*Task to complete*.
Output each entry that follows exactly. Images stay out.
___ Dataset content ___
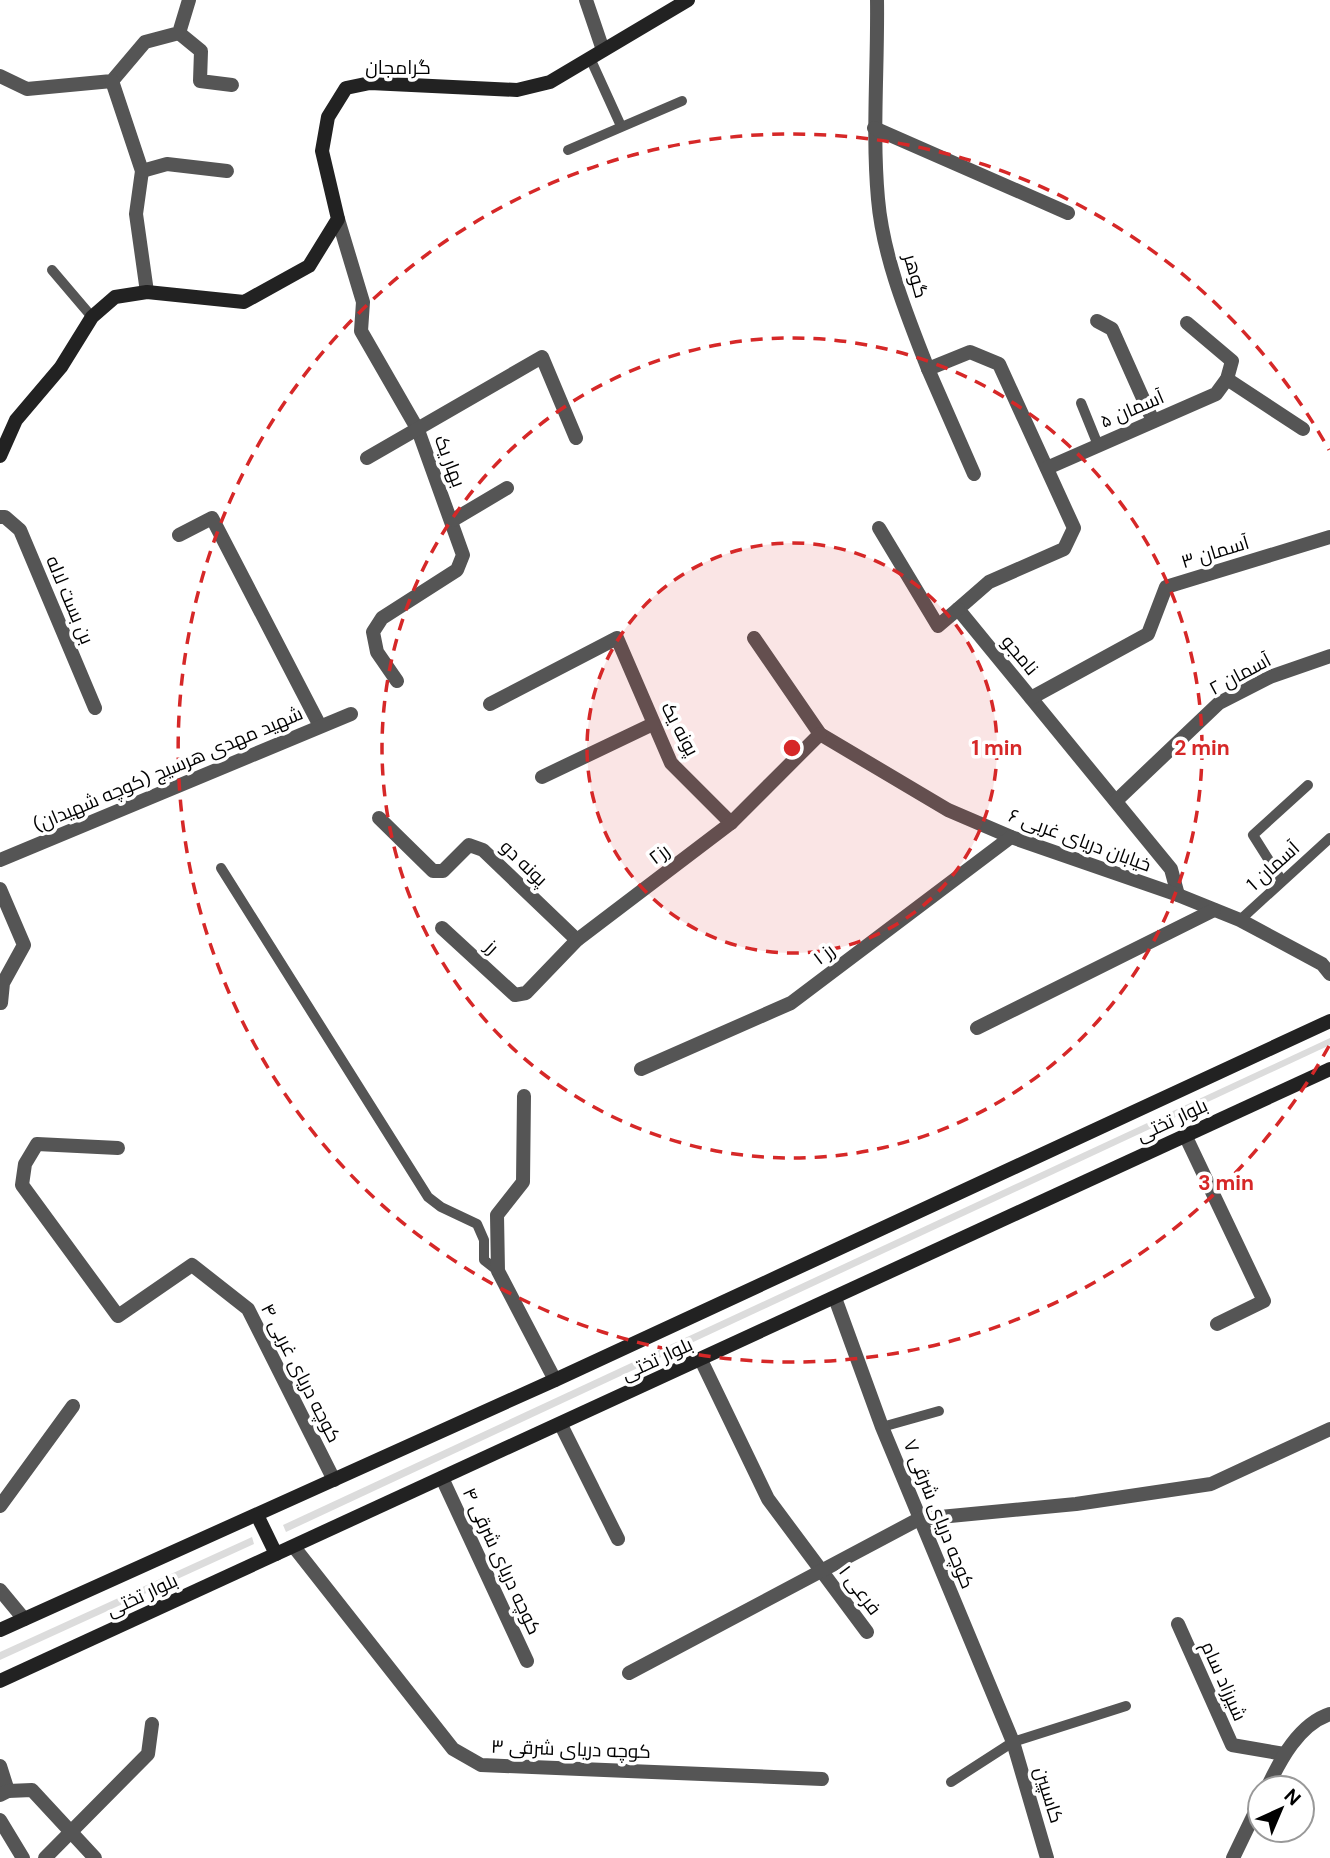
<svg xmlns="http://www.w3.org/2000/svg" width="1330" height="1858" font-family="'DM Sans',Cairo,sans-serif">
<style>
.green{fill:#dcdcdc}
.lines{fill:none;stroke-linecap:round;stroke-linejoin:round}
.lane{stroke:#555;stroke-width:10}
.street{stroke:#555;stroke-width:14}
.secondary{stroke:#222;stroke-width:14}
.ring{fill:none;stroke:#d62828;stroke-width:3.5;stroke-dasharray:12 9}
.labels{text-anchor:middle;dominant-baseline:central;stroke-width:7;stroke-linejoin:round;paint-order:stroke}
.street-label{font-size:19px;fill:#000;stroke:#fff}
.centre{fill:#d62828;stroke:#fff;stroke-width:3.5}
.ring-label{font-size:21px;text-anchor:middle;font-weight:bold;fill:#d62828;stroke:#fff;stroke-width:7;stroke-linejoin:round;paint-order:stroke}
</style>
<rect width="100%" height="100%" fill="#fff"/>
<g class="green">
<path d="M1330,1038V1045L286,1532L283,1525Z"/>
<path d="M252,1537L254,1544L0,1660V1652Z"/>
</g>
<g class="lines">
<g class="lane">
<path d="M590,58L621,126"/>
<path d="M568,150L682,101"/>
<path d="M52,270L92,317"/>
<path d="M1081,403L1098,445"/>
<path d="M221,868L428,1197L441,1207L477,1224L484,1240V1260L498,1271"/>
<path d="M1282,881L1253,835L1308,785"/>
<path d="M1240,920L1330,838"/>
<path d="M882,1427L939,1411"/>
<path d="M951,1782L1013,1742L1126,1706"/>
</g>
<g class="street">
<path d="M586,0L603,50"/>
<path d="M877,0C878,66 872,133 878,199C883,257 907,315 928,369L970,352L999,364L1074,528L1064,549L989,582L958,609L1171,869L1178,895"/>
<path d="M179,33L201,51L200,81L232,85"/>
<path d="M0,76L27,89L112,81L145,42L179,33L189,0"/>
<path d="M112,81L142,171L136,214L147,292"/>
<path d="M874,128L1068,213"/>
<path d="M142,171L167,164L227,171"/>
<path d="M338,219L363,302L361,331L418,430L463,555L457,570L382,618L373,632L377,652L397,681"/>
<path d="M1097,321L1112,329L1153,421"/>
<path d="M928,369L974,474"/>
<path d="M1227,379L1303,429"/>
<path d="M367,458L542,357L576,438"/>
<path d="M1047,468L1216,394L1227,379L1232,361L1187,323"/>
<path d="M0,517H5L20,530L95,708"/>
<path d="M453,520L507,488"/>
<path d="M879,528L938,626L958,609"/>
<path d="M179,535L212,518L320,726"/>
<path d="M754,638L820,734L948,810L1011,837L1178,895L1240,920L1322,964L1330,974"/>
<path d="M1031,698L1148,634L1166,587L1330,537"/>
<path d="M490,704L617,638L671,763L731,823"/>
<path d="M542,777L653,724"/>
<path d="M1116,801L1219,703L1270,677L1330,656"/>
<path d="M379,818L433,871H443L469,845L483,850L577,940"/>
<path d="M0,860L351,714"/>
<path d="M0,889L24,945L3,983L1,1003"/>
<path d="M442,928L515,995L526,993L577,940L731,823L820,734"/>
<path d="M977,1028L1214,910"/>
<path d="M641,1069L791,1003L1011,837"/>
<path d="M524,1096L523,1182L497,1215L498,1271L555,1380"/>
<path d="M1185,1135L1264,1301L1217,1324"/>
<path d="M118,1148L37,1144L25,1164L22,1185L118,1316L192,1265L248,1309L334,1480"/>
<path d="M835,1298L882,1427L1013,1742L1047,1858"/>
<path d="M701,1360L768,1499L867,1632"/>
<path d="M561,1425L618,1539"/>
<path d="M442,1478L527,1661"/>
<path d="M0,1506L73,1406"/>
<path d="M294,1547L453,1749L481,1765L822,1779"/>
<path d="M0,1590L24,1619"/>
<path d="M1178,1624L1232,1745L1284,1754"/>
<path d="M629,1673L919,1519L1076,1504L1211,1484L1330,1429"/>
<path d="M0,1766L8,1791"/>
<path d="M1267,1788C1280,1760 1299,1724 1330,1714"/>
<path d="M0,1795L8,1791L32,1790L95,1858"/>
<path d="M0,1820L23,1858"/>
<path d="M45,1858L148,1754L152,1724"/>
<path d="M1233,1858L1260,1802"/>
</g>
<g class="secondary">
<path d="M0,456L16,420L61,367L92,317L115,297L147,292L244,302L309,266L338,219L322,151L328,117L346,88L370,83L517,90L550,82L688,0"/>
<path d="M257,1515L276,1554"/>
<path d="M0,1630L555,1380L1330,1021"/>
<path d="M0,1681L1330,1069"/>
</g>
</g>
<circle cx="792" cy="748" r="205" fill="#d62828" fill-opacity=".12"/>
<g class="ring">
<circle cx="792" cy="748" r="205"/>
<circle cx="792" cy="748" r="410"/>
<path d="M1329 1046A614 614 0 1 1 1329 450"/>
</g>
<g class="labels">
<g class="street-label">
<text x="398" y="67">گرامجان</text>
<text transform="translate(916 276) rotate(74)">گوهر</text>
<text transform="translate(1132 409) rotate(-23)">آسمان ۵</text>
<text transform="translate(450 461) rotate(69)">بهار یک</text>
<text transform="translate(1215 552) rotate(-17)">آسمان ۳</text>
<text transform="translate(70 600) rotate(67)">بن بست لاله</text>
<text transform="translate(1020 655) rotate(50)">نامجو</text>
<text transform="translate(1240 674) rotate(-28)">آسمان ۲</text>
<text transform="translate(680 729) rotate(62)">پونه یک</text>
<text transform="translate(168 769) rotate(-23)">شهید مهدی هرسیج (کوچه شهیدان)</text>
<text transform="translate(1080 840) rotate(20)">خیابان دریای غربی ۶</text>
<text transform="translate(659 854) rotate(-37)">رز۲</text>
<text transform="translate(524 863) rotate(44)">پونه دو</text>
<text transform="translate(1273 866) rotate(-42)">آسمان 1</text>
<text transform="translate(492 947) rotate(43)">رز</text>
<text transform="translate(824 954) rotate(-37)">رز ۱</text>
<text transform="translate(1172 1120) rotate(-25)">بلوار تختی</text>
<text transform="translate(657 1359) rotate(-25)">بلوار تختی</text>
<text transform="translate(301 1373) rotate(63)">کوچه دریای غربی ۴</text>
<text transform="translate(939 1514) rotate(68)">کوچه دریای شرقی ۷</text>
<text transform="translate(502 1561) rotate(65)">کوچه دریای شرقی ۴</text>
<text transform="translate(860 1590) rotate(53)">فرعی ۱</text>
<text transform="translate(142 1595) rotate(-25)">بلوار تختی</text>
<text transform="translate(1224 1681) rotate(66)">شیرزاد سام</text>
<text transform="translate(571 1749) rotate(2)">کوچه دریای شرقی ۳</text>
<text transform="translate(1049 1795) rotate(73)">کاسپين</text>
</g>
</g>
<circle cx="792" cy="748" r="10" class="centre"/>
<g class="ring-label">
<text x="997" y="755">1 min</text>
<text x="1202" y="755">2 min</text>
<text x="1226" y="1190">3 min</text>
</g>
<g transform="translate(1281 1809) rotate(44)"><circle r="33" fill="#ffffff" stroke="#999999" stroke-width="2"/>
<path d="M0-5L12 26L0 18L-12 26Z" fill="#000000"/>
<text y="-10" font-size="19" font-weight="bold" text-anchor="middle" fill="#000000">N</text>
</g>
</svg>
___
*Written response*.
<svg xmlns="http://www.w3.org/2000/svg" width="1330" height="1858" font-family="'DM Sans',Cairo,sans-serif">
<style>
.green{fill:#dcdcdc}
.lines{fill:none;stroke-linecap:round;stroke-linejoin:round}
.lane{stroke:#555;stroke-width:10}
.street{stroke:#555;stroke-width:14}
.secondary{stroke:#222;stroke-width:14}
.ring{fill:none;stroke:#d62828;stroke-width:3.5;stroke-dasharray:12 9}
.labels{text-anchor:middle;dominant-baseline:central;stroke-width:7;stroke-linejoin:round;paint-order:stroke}
.street-label{font-size:19px;fill:#000;stroke:#fff}
.centre{fill:#d62828;stroke:#fff;stroke-width:3.5}
.ring-label{font-size:21px;text-anchor:middle;font-weight:bold;fill:#d62828;stroke:#fff;stroke-width:7;stroke-linejoin:round;paint-order:stroke}
</style>
<rect width="100%" height="100%" fill="#fff"/>
<g class="green">
<path d="M1330,1038V1045L286,1532L283,1525Z"/>
<path d="M252,1537L254,1544L0,1660V1652Z"/>
</g>
<g class="lines">
<g class="lane">
<path d="M590,58L621,126"/>
<path d="M568,150L682,101"/>
<path d="M52,270L92,317"/>
<path d="M1081,403L1098,445"/>
<path d="M221,868L428,1197L441,1207L477,1224L484,1240V1260L498,1271"/>
<path d="M1282,881L1253,835L1308,785"/>
<path d="M1240,920L1330,838"/>
<path d="M882,1427L939,1411"/>
<path d="M951,1782L1013,1742L1126,1706"/>
</g>
<g class="street">
<path d="M586,0L603,50"/>
<path d="M877,0C878,66 872,133 878,199C883,257 907,315 928,369L970,352L999,364L1074,528L1064,549L989,582L958,609L1171,869L1178,895"/>
<path d="M179,33L201,51L200,81L232,85"/>
<path d="M0,76L27,89L112,81L145,42L179,33L189,0"/>
<path d="M112,81L142,171L136,214L147,292"/>
<path d="M874,128L1068,213"/>
<path d="M142,171L167,164L227,171"/>
<path d="M338,219L363,302L361,331L418,430L463,555L457,570L382,618L373,632L377,652L397,681"/>
<path d="M1097,321L1112,329L1153,421"/>
<path d="M928,369L974,474"/>
<path d="M1227,379L1303,429"/>
<path d="M367,458L542,357L576,438"/>
<path d="M1047,468L1216,394L1227,379L1232,361L1187,323"/>
<path d="M0,517H5L20,530L95,708"/>
<path d="M453,520L507,488"/>
<path d="M879,528L938,626L958,609"/>
<path d="M179,535L212,518L320,726"/>
<path d="M754,638L820,734L948,810L1011,837L1178,895L1240,920L1322,964L1330,974"/>
<path d="M1031,698L1148,634L1166,587L1330,537"/>
<path d="M490,704L617,638L671,763L731,823"/>
<path d="M542,777L653,724"/>
<path d="M1116,801L1219,703L1270,677L1330,656"/>
<path d="M379,818L433,871H443L469,845L483,850L577,940"/>
<path d="M0,860L351,714"/>
<path d="M0,889L24,945L3,983L1,1003"/>
<path d="M442,928L515,995L526,993L577,940L731,823L820,734"/>
<path d="M977,1028L1214,910"/>
<path d="M641,1069L791,1003L1011,837"/>
<path d="M524,1096L523,1182L497,1215L498,1271L555,1380"/>
<path d="M1185,1135L1264,1301L1217,1324"/>
<path d="M118,1148L37,1144L25,1164L22,1185L118,1316L192,1265L248,1309L334,1480"/>
<path d="M835,1298L882,1427L1013,1742L1047,1858"/>
<path d="M701,1360L768,1499L867,1632"/>
<path d="M561,1425L618,1539"/>
<path d="M442,1478L527,1661"/>
<path d="M0,1506L73,1406"/>
<path d="M294,1547L453,1749L481,1765L822,1779"/>
<path d="M0,1590L24,1619"/>
<path d="M1178,1624L1232,1745L1284,1754"/>
<path d="M629,1673L919,1519L1076,1504L1211,1484L1330,1429"/>
<path d="M0,1766L8,1791"/>
<path d="M1267,1788C1280,1760 1299,1724 1330,1714"/>
<path d="M0,1795L8,1791L32,1790L95,1858"/>
<path d="M0,1820L23,1858"/>
<path d="M45,1858L148,1754L152,1724"/>
<path d="M1233,1858L1260,1802"/>
</g>
<g class="secondary">
<path d="M0,456L16,420L61,367L92,317L115,297L147,292L244,302L309,266L338,219L322,151L328,117L346,88L370,83L517,90L550,82L688,0"/>
<path d="M257,1515L276,1554"/>
<path d="M0,1630L555,1380L1330,1021"/>
<path d="M0,1681L1330,1069"/>
</g>
</g>
<circle cx="792" cy="748" r="205" fill="#d62828" fill-opacity=".12"/>
<g class="ring">
<circle cx="792" cy="748" r="205"/>
<circle cx="792" cy="748" r="410"/>
<path d="M1329 1046A614 614 0 1 1 1329 450"/>
</g>
<g class="labels">
<g class="street-label">
<text x="398" y="67">گرامجان</text>
<text transform="translate(916 276) rotate(74)">گوهر</text>
<text transform="translate(1132 409) rotate(-23)">آسمان ۵</text>
<text transform="translate(450 461) rotate(69)">بهار یک</text>
<text transform="translate(1215 552) rotate(-17)">آسمان ۳</text>
<text transform="translate(70 600) rotate(67)">بن بست لاله</text>
<text transform="translate(1020 655) rotate(50)">نامجو</text>
<text transform="translate(1240 674) rotate(-28)">آسمان ۲</text>
<text transform="translate(680 729) rotate(62)">پونه یک</text>
<text transform="translate(168 769) rotate(-23)">شهید مهدی هرسیج (کوچه شهیدان)</text>
<text transform="translate(1080 840) rotate(20)">خیابان دریای غربی ۶</text>
<text transform="translate(659 854) rotate(-37)">رز۲</text>
<text transform="translate(524 863) rotate(44)">پونه دو</text>
<text transform="translate(1273 866) rotate(-42)">آسمان 1</text>
<text transform="translate(492 947) rotate(43)">رز</text>
<text transform="translate(824 954) rotate(-37)">رز ۱</text>
<text transform="translate(1172 1120) rotate(-25)">بلوار تختی</text>
<text transform="translate(657 1359) rotate(-25)">بلوار تختی</text>
<text transform="translate(301 1373) rotate(63)">کوچه دریای غربی ۴</text>
<text transform="translate(939 1514) rotate(68)">کوچه دریای شرقی ۷</text>
<text transform="translate(502 1561) rotate(65)">کوچه دریای شرقی ۴</text>
<text transform="translate(860 1590) rotate(53)">فرعی ۱</text>
<text transform="translate(142 1595) rotate(-25)">بلوار تختی</text>
<text transform="translate(1224 1681) rotate(66)">شیرزاد سام</text>
<text transform="translate(571 1749) rotate(2)">کوچه دریای شرقی ۳</text>
<text transform="translate(1049 1795) rotate(73)">کاسپين</text>
</g>
</g>
<circle cx="792" cy="748" r="10" class="centre"/>
<g class="ring-label">
<text x="997" y="755">1 min</text>
<text x="1202" y="755">2 min</text>
<text x="1226" y="1190">3 min</text>
</g>
<g transform="translate(1281 1809) rotate(44)"><circle r="33" fill="#ffffff" stroke="#999999" stroke-width="2"/>
<path d="M0-5L12 26L0 18L-12 26Z" fill="#000000"/>
<text y="-10" font-size="19" font-weight="bold" text-anchor="middle" fill="#000000">N</text>
</g>
</svg>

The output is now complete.